What is expected: Each line in the records below, from the one that contains "Bij MDesignStudio vind" to the one that contains "op. We kijken uit naar een fijne", should be reproduced exactly, the first and last included.

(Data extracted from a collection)
#####

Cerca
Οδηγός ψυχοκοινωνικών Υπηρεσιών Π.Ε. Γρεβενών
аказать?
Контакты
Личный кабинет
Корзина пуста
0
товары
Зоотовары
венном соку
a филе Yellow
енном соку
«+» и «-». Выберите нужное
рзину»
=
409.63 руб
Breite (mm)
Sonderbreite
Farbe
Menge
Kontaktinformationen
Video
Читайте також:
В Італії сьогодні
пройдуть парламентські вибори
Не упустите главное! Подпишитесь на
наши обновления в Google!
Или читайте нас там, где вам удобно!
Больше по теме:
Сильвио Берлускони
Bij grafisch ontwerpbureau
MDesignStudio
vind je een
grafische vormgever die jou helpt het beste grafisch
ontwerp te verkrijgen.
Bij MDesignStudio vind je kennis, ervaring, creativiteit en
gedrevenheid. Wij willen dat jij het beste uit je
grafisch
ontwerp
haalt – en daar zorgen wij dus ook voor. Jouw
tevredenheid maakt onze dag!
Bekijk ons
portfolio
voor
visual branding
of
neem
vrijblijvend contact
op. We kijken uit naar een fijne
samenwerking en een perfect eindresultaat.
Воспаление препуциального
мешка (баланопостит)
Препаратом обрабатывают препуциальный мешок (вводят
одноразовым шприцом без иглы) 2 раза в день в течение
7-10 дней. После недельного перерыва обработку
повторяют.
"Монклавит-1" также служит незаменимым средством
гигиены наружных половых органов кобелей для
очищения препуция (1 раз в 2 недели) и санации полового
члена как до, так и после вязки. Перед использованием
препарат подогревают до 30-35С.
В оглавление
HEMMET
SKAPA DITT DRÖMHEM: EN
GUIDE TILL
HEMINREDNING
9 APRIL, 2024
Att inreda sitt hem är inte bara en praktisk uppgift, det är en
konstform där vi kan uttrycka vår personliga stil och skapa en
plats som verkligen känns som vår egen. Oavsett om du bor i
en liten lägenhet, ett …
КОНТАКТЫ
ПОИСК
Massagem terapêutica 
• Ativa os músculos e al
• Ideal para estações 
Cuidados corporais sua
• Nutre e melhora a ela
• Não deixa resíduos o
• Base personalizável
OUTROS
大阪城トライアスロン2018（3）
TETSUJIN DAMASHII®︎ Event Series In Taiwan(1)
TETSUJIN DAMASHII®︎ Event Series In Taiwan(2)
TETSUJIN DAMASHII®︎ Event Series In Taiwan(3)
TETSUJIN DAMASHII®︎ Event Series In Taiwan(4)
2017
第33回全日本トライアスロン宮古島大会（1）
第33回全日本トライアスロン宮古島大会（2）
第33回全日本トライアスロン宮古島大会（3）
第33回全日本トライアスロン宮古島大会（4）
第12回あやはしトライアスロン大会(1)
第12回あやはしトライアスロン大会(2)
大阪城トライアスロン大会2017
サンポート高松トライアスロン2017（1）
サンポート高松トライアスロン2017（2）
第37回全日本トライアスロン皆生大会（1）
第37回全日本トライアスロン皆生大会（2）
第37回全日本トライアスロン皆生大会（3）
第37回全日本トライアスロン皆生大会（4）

#####

Result for this task:
Bij MDesignStudio vind je kennis, ervaring, creativiteit en
gedrevenheid. Wij willen dat jij het beste uit je
grafisch
ontwerp
haalt – en daar zorgen wij dus ook voor. Jouw
tevredenheid maakt onze dag!
Bekijk ons
portfolio
voor
visual branding
of
neem
vrijblijvend contact
op. We kijken uit naar een fijne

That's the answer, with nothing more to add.